Future applications of cytokine therapy may involve a combination of cytokines in the treatment of advanced malignancies. In particular, the combination of IL-2 and IL-12 may prove to be the most effective regimen. A rational strategy might include low-dose continuous infusions of IL-2 to expand NK cells in vivo, followed by administration of IL-12 to augment NK cell cytolytic activity. IL-12 administered in low doses would be less toxic than high doses of IL-2, while producing similar activation of NK cytotoxicity. However, further studies need to be conducted to confirm whether the administration of these cytokines may be too toxic to patients. In one report, researchers have determined that combination cytokine therapy may prove to be too toxic by inducing extremely high levels of tumor necroses factor-alpha and interferon-gamma while simultaneously inducing apoptosis in NK cells. The mechanism of cytokine-induced apoptosis of human NK cells appears to involve NK cell production of tumor necrosis factor-alpha. In turn, blocking tumor necrosis factor-alpha decreases the cytokine-induced apoptosis. Thus, the investigators recommend extreme caution in delivering combinations of IL-12 and IL-2 and suggest careful consideration would have to be given to the dose and schedule of combination cytokine therapy (7).

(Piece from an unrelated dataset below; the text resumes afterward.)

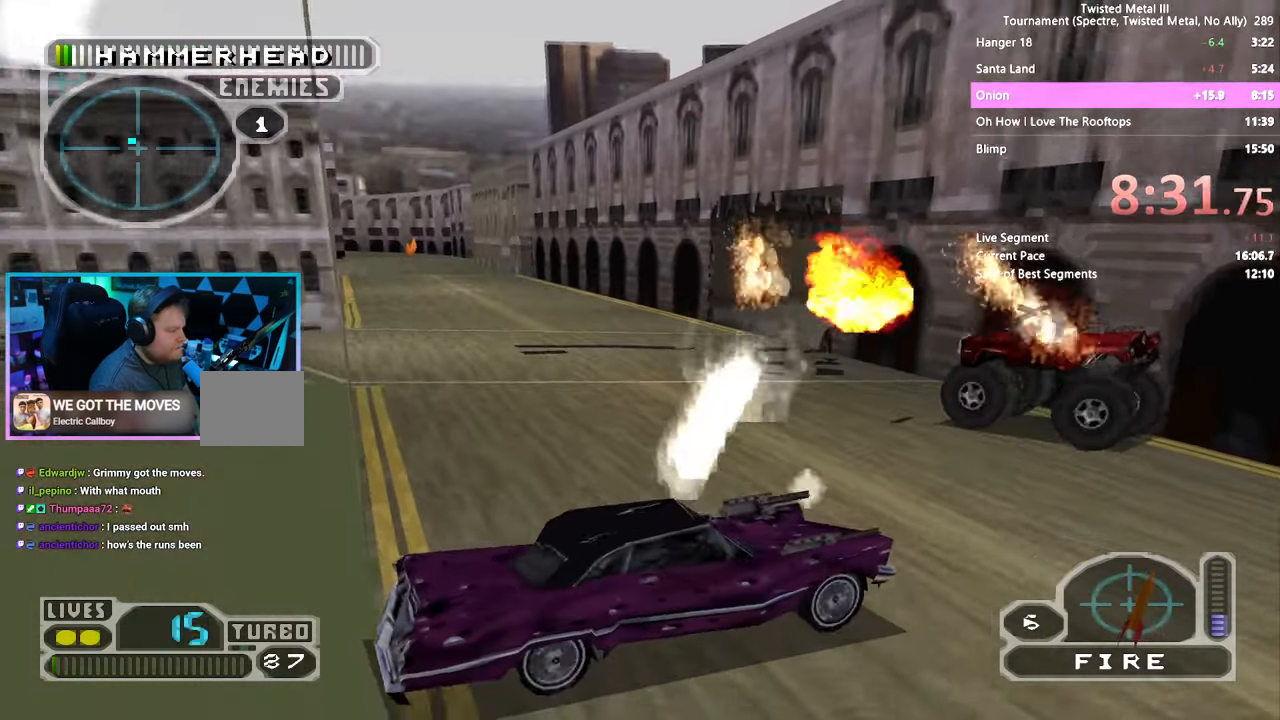
{"dt_ms": 500, "buttons": ["R2", "DPAD_DOWN", "DPAD_RIGHT"], "left_stick": "center", "right_stick": "center", "events": [[34, "L2", "down"], [134, "L2", "up"], [184, "L2", "down"], [217, "DPAD_LEFT", "down"], [284, "L2", "up"], [384, "DPAD_DOWN", "down"], [384, "DPAD_LEFT", "up"], [484, "DPAD_RIGHT", "down"]]}
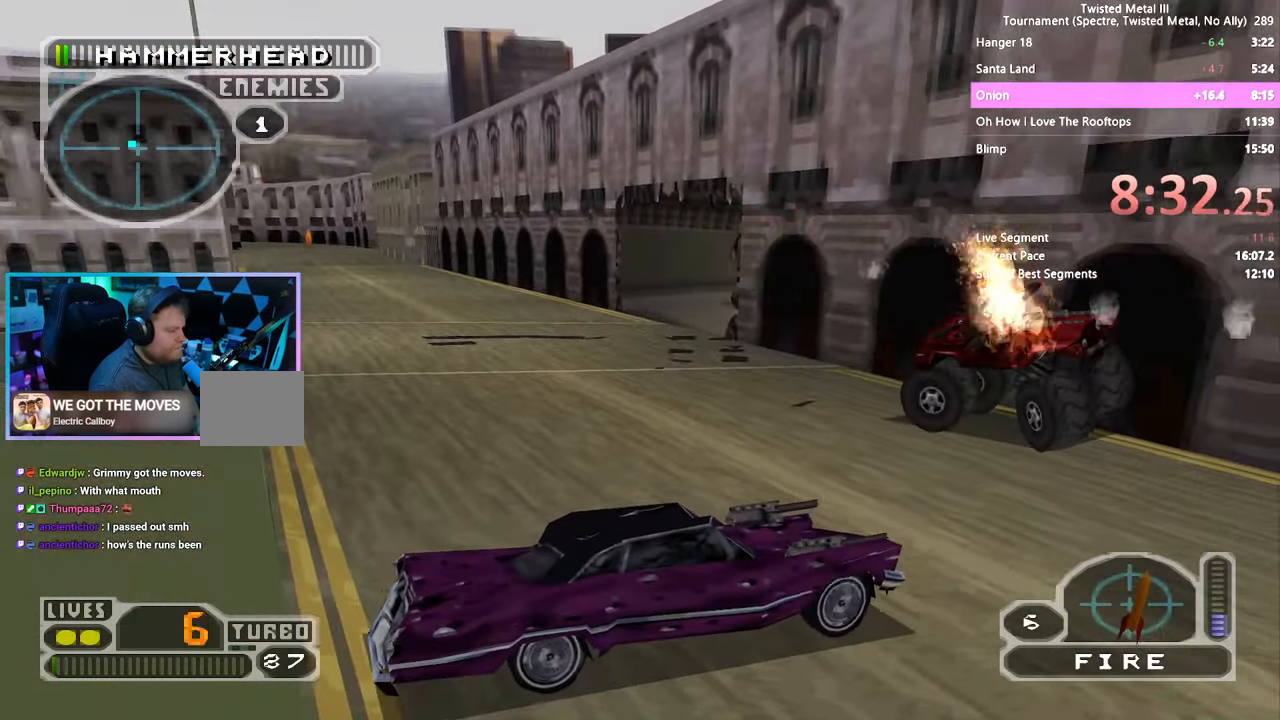
{"dt_ms": 500, "buttons": ["SQUARE", "L2", "R2", "DPAD_LEFT"], "left_stick": "center", "right_stick": "center", "events": [[117, "DPAD_DOWN", "up"], [117, "DPAD_RIGHT", "up"], [217, "SQUARE", "down"], [250, "DPAD_LEFT", "down"], [433, "L2", "down"]]}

In summary, the clinical trials that have been conducted thus far have made a major impact in the treatment of cancer by providing more information about the cytokine network and how we can manipulate it in such a way as to combat malignancies such as melanoma and renal cell cancer. New and innovative cytokine regimes need to be designed and implemented to successfully eradicate tumors with only minimal toxicity. Combination cytokine therapy offers promise in the treatment of advanced malignancies. Additional studies need to be performed to determine whether the delivery of two cytokines simultaneously would prove to be too toxic to cancer patients. A better understanding of the mechanisms of tumor destruction by cytokines is needed before their use in cancer treatments will markedly improve in their effectiveness and safety. One limitation of this research is that it is used on end-stage patients who have less than a year to live. If this therapy was less toxic and used on patients in the early stages of cancer, it might prove to be a more useful treatment in tumor eradication.
(a) Cytokines are "low molecular weight proteins that are secreted by cells to regulate the intensity and duration of which an immune response occurs by inducing a variety of effects on lymphocytes and other immune cells" (4).